Citazioni che da sole illustreranno quanto già esposto, evidenziando l’intimo legame esistente tra linguaggio discriminatorio, scelte e azioni discendenti dall’uso acritico del linguaggio di testi utilizzati per l’educazione culturale e la conversione di massa, in tempi nei quali la convinzione teorica era più spesso accompagnata dalla coercizione fisica. L’essere umano era valutato in termini di forza lavoro e capacità riproduttiva come qualsiasi altro animale.

« Alla donna disse: “Moltiplicherò i tuoi dolori e le tue gravidanze, con dolore partorirai figli. Verso tuo marito sarà il tuo istinto,ma egli ti dominerà»”. Genesi, 3,16

« Sentite, io ho due figlie che non hanno ancora conosciuto uomo; lasciate che ve le porti fuori e fate loro quel che vi piace, purché non facciate nulla a questi uomini, perché sono entrati all’ombra del mio tetto». Genesi, 19, 8 (Questo è Lot che offre le sue figlie vergini alla turba di Sodoma)

« Mogli, siate sottomesse ai vostri mariti come al Signore, poiché il marito è capo della moglie, come pure Cristo è capo della chiesa, ed egli è i1 salvatore del suo corpo. Ma come la chiesa è sottomessa al Signore, cosi anche le mogli ai propri mariti in tutto.»   Efesini, 5, 22-24 (S. Paolo)

« Come in tutte le comunità dei fedeli, le donne nelle assemblee tacciano, perché non è loro permesso parlare; stiano invece sottomesse, come dice anche la Legge. Se vogliono imparare qualche cosa, interroghino a casa i loro mariti, perché è sconveniente per una donna parlare in assemblea.»  Corinzi, 14, 34-35  (S. Paolo)
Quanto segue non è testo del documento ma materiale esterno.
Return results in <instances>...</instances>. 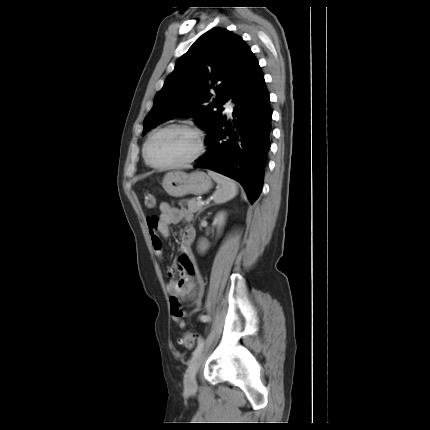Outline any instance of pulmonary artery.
Returning <instances> with one entry per match:
<instances>
[{
  "mask_svg": "<svg viewBox=\"0 0 430 430\" xmlns=\"http://www.w3.org/2000/svg\"><path fill=\"white\" fill-rule=\"evenodd\" d=\"M232 109H233V103L231 102V100H229V101L226 103V110H227V112H231V111H232Z\"/></svg>",
  "mask_w": 430,
  "mask_h": 430,
  "instance_id": "1",
  "label": "pulmonary artery"
}]
</instances>
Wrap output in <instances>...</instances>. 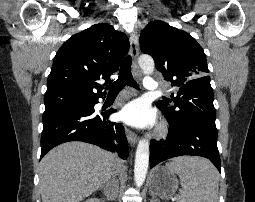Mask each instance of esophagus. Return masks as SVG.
Masks as SVG:
<instances>
[{
  "mask_svg": "<svg viewBox=\"0 0 255 202\" xmlns=\"http://www.w3.org/2000/svg\"><path fill=\"white\" fill-rule=\"evenodd\" d=\"M130 54L133 59V65L136 67V60L139 54V47H138V34L137 32H133L130 36ZM125 133L129 143L133 146L137 143V135L132 132L130 129L125 128Z\"/></svg>",
  "mask_w": 255,
  "mask_h": 202,
  "instance_id": "obj_1",
  "label": "esophagus"
}]
</instances>
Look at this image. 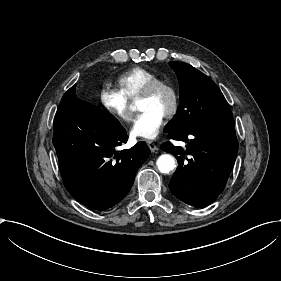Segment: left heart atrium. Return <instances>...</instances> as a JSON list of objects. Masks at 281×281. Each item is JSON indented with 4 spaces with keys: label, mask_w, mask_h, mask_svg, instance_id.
<instances>
[{
    "label": "left heart atrium",
    "mask_w": 281,
    "mask_h": 281,
    "mask_svg": "<svg viewBox=\"0 0 281 281\" xmlns=\"http://www.w3.org/2000/svg\"><path fill=\"white\" fill-rule=\"evenodd\" d=\"M164 118L152 111H142L131 129L133 136L144 139H155L163 125Z\"/></svg>",
    "instance_id": "1"
}]
</instances>
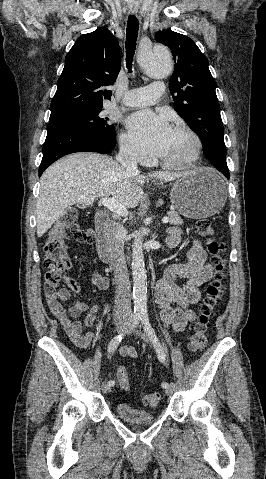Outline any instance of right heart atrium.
<instances>
[{"instance_id": "1", "label": "right heart atrium", "mask_w": 266, "mask_h": 479, "mask_svg": "<svg viewBox=\"0 0 266 479\" xmlns=\"http://www.w3.org/2000/svg\"><path fill=\"white\" fill-rule=\"evenodd\" d=\"M122 155L131 161L144 163L147 161L144 151L133 141L127 133H121L119 138Z\"/></svg>"}]
</instances>
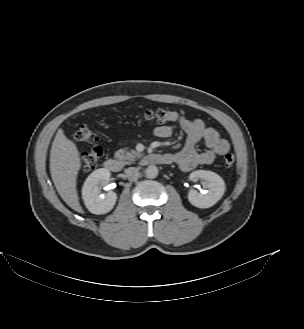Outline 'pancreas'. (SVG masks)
<instances>
[{
  "instance_id": "1",
  "label": "pancreas",
  "mask_w": 304,
  "mask_h": 329,
  "mask_svg": "<svg viewBox=\"0 0 304 329\" xmlns=\"http://www.w3.org/2000/svg\"><path fill=\"white\" fill-rule=\"evenodd\" d=\"M141 155V153L135 150L128 151L126 148L120 149L115 153V157L119 159L124 165L139 159Z\"/></svg>"
}]
</instances>
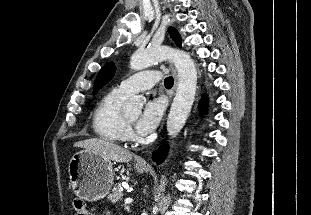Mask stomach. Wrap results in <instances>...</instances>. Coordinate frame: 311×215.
Here are the masks:
<instances>
[{
    "label": "stomach",
    "mask_w": 311,
    "mask_h": 215,
    "mask_svg": "<svg viewBox=\"0 0 311 215\" xmlns=\"http://www.w3.org/2000/svg\"><path fill=\"white\" fill-rule=\"evenodd\" d=\"M144 167L136 166L138 173ZM69 178L75 194L87 201L104 198L113 185L111 161L86 150L75 153L68 165Z\"/></svg>",
    "instance_id": "stomach-1"
}]
</instances>
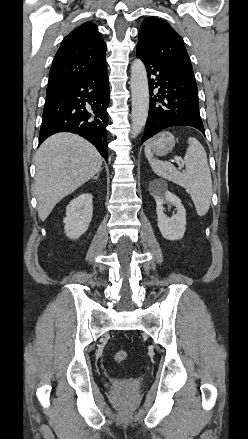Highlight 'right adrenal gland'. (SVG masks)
<instances>
[{
	"label": "right adrenal gland",
	"instance_id": "1",
	"mask_svg": "<svg viewBox=\"0 0 248 439\" xmlns=\"http://www.w3.org/2000/svg\"><path fill=\"white\" fill-rule=\"evenodd\" d=\"M99 175H100V171L97 173V175L93 179L97 180Z\"/></svg>",
	"mask_w": 248,
	"mask_h": 439
}]
</instances>
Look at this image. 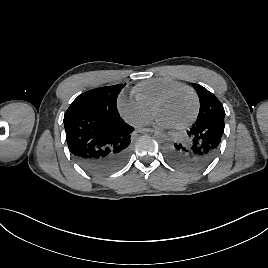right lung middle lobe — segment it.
<instances>
[{"mask_svg": "<svg viewBox=\"0 0 268 268\" xmlns=\"http://www.w3.org/2000/svg\"><path fill=\"white\" fill-rule=\"evenodd\" d=\"M125 84L96 88L80 94L65 112L64 119L79 112H94L104 116H119L117 97Z\"/></svg>", "mask_w": 268, "mask_h": 268, "instance_id": "obj_1", "label": "right lung middle lobe"}]
</instances>
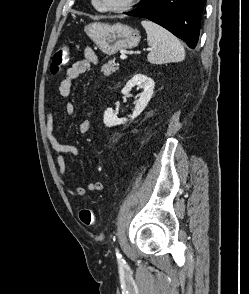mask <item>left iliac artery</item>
Masks as SVG:
<instances>
[{
    "mask_svg": "<svg viewBox=\"0 0 249 294\" xmlns=\"http://www.w3.org/2000/svg\"><path fill=\"white\" fill-rule=\"evenodd\" d=\"M116 257H117V260H118V263L119 264L124 263V260L122 258V255L119 253V250L117 248H116Z\"/></svg>",
    "mask_w": 249,
    "mask_h": 294,
    "instance_id": "left-iliac-artery-1",
    "label": "left iliac artery"
}]
</instances>
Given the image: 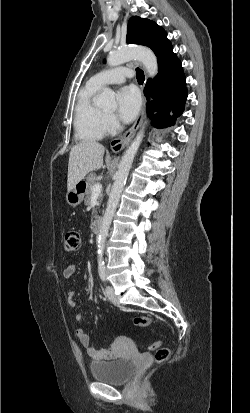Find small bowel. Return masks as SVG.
I'll list each match as a JSON object with an SVG mask.
<instances>
[{
  "mask_svg": "<svg viewBox=\"0 0 250 413\" xmlns=\"http://www.w3.org/2000/svg\"><path fill=\"white\" fill-rule=\"evenodd\" d=\"M76 271V266L74 264H70L66 266L62 272L63 277L68 279L73 276ZM76 295L75 290H71L68 292V303L71 307H76L78 302L74 299ZM84 315L82 313H77L75 319L79 322L82 321ZM76 335L81 343V345L86 349L87 354L95 361H102V360H111L114 359L122 344V338L116 337L114 338L111 346L107 349H97L91 344L89 334L82 328L76 330Z\"/></svg>",
  "mask_w": 250,
  "mask_h": 413,
  "instance_id": "small-bowel-1",
  "label": "small bowel"
}]
</instances>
« Le donne divorziate osservino un ritiro della durata di tre cicli [mestruali e di purificazione, ndr] e non è loro permesso nascondere quello che Allah ha creato nei loro ventri, se credono in Allah e nell’Ultimo Giorno. E i loro sposi avranno priorità se, volendosi riconciliare, le riprenderanno durante questo periodo. Esse hanno diritti equivalenti ai loro doveri, in base alle buone consuetudini, ma gli uomini hanno maggior responsabilità. Allah è potente, è saggio.»   Corano – Sura Al-Bakara II:228

«Gli uomini sono preposti alle donne, a causa della preferenza che Allah concede agli uni rispetto alle altre e perché spendono [per esse] i loro beni. Le [donne] virtuose sono le devote, che proteggono nel segreto quello che Allah ha preservato. Ammonite quelle di cui temete l’insubordinazione, lasciatele sole nei loro letti, battetele. Se poi vi obbediscono, non fate più nulla contro di esse. Allah è altissimo, grande.»    Corano – Sura An-Nisa IV, 34

Prevengo l’obiezione che in tutti i testi sacri alle diverse religioni ci siano tanti altri punti in cui si magnifica la donna: sì, all’interno di un contesto narrativo e normativo creato al maschile, a favore del maschile, rispecchiandone tutta la mentalità, le paure e i pregiudizi nei confronti delle donne.

È tuttavia giunto il tempo per interrompere le giustificazioni e le riletture esegetiche, giustificanti le parole scritte e tramandate. Sarebbe particolarmente opportuno per tutte le religioni, non solo quelle Abramitiche, se si prendesse coscienza di secoli di pensiero teologico sostanzialmente discriminante e divisivo nei confronti delle donne e tra comunità di diverso credo religioso.

L’esempio e la parola, l’assunzione di responsabilità, uniti a un sincero desiderio di condivisione, da parte dei rappresentanti delle diverse religioni, costituirebbero un terreno comune per abbattere ineguaglianze e povertà, non solo materiale. È tempo che la religione torni nell’incontro intimo degli animi, con parole di dolcezza e compartecipazione, lasciando le stanze della politica e del governo.